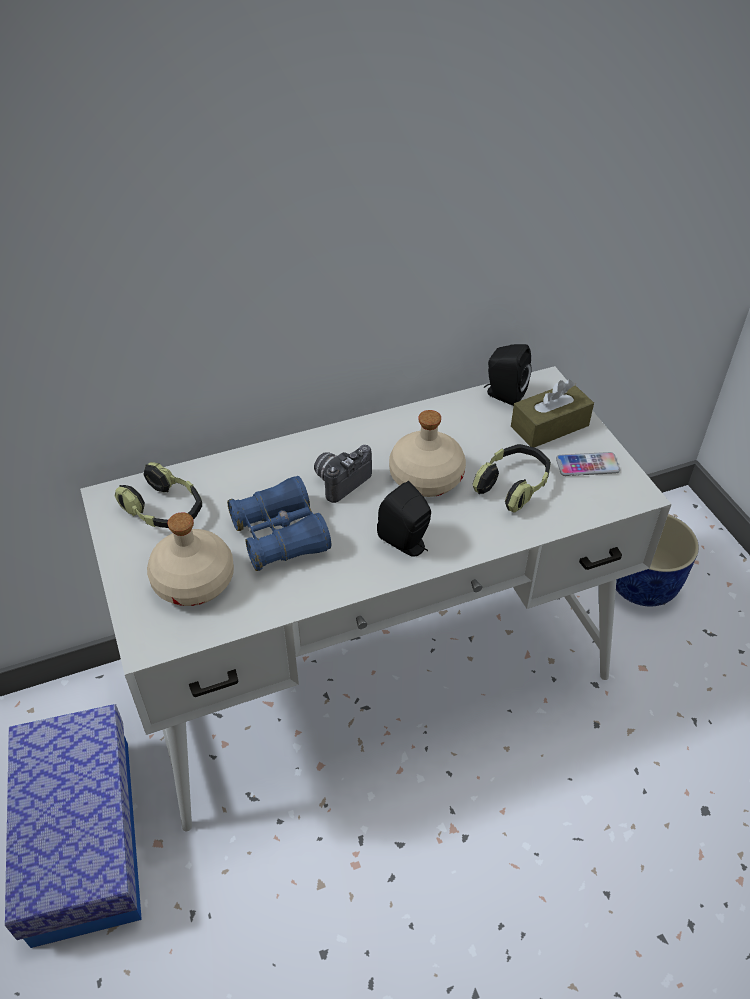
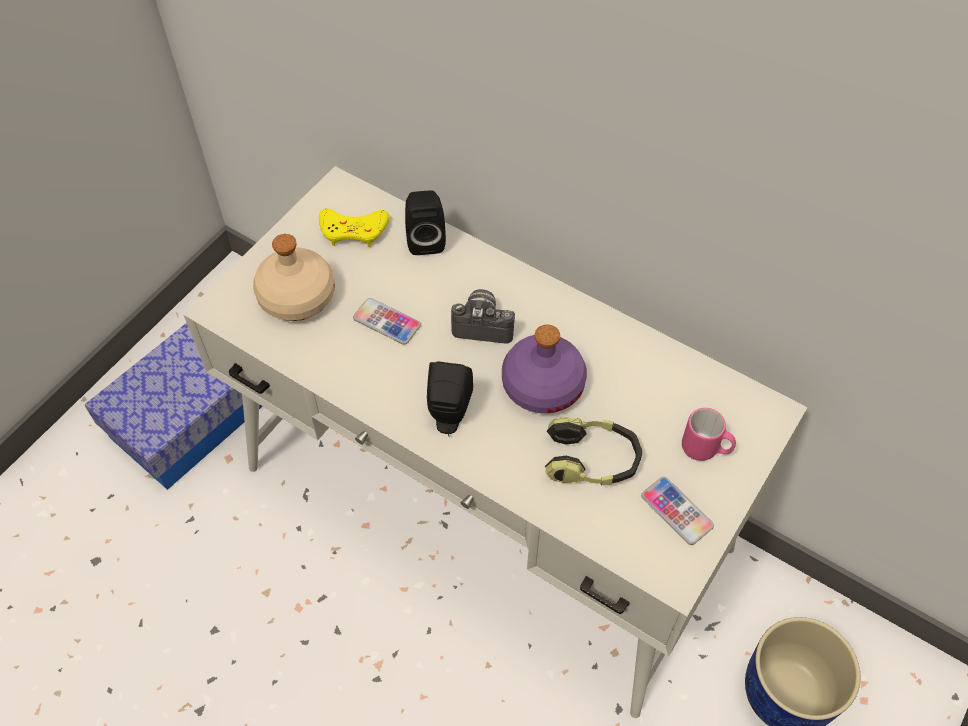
camera: 55 degrees right, 10 degrees up
(164, 510) = (353, 230): headphones -> yellow game controller
(280, 535) = (387, 322): blue binoculars -> phone
(425, 477) = (542, 384): beige bottle -> purple bottle
(503, 394) = (716, 385): black speaker -> black speaker (425, 239)
(549, 426) = (705, 449): brown tissue box -> pink mug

### EXERCISE:
Copy the records above exactly. Do not carry any picture into the copy.

### WRITTEN ANSWER:
camera: 55 degrees right, 10 degrees up
(164, 510) = (353, 230): headphones -> yellow game controller
(280, 535) = (387, 322): blue binoculars -> phone
(425, 477) = (542, 384): beige bottle -> purple bottle
(503, 394) = (716, 385): black speaker -> black speaker (425, 239)
(549, 426) = (705, 449): brown tissue box -> pink mug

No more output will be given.